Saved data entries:
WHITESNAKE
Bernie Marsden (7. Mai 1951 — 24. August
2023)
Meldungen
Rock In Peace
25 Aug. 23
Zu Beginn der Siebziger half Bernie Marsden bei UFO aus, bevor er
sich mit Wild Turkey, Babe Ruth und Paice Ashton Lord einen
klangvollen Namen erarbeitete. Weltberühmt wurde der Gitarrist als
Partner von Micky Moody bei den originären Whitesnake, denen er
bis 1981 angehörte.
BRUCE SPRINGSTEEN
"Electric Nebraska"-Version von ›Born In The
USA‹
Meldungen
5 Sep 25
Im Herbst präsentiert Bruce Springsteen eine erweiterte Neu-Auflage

* * *

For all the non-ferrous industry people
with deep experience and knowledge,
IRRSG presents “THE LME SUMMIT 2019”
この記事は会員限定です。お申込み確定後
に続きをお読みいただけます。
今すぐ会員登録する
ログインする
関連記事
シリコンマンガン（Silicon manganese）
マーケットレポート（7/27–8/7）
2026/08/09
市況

* _Your objective_
Which lines in the material contain the string "Bernie", with uppercase and lowercase letters matching? Copy each such line.

* _Completed task_
Bernie Marsden (7. Mai 1951 — 24. August
Zu Beginn der Siebziger half Bernie Marsden bei UFO aus, bevor er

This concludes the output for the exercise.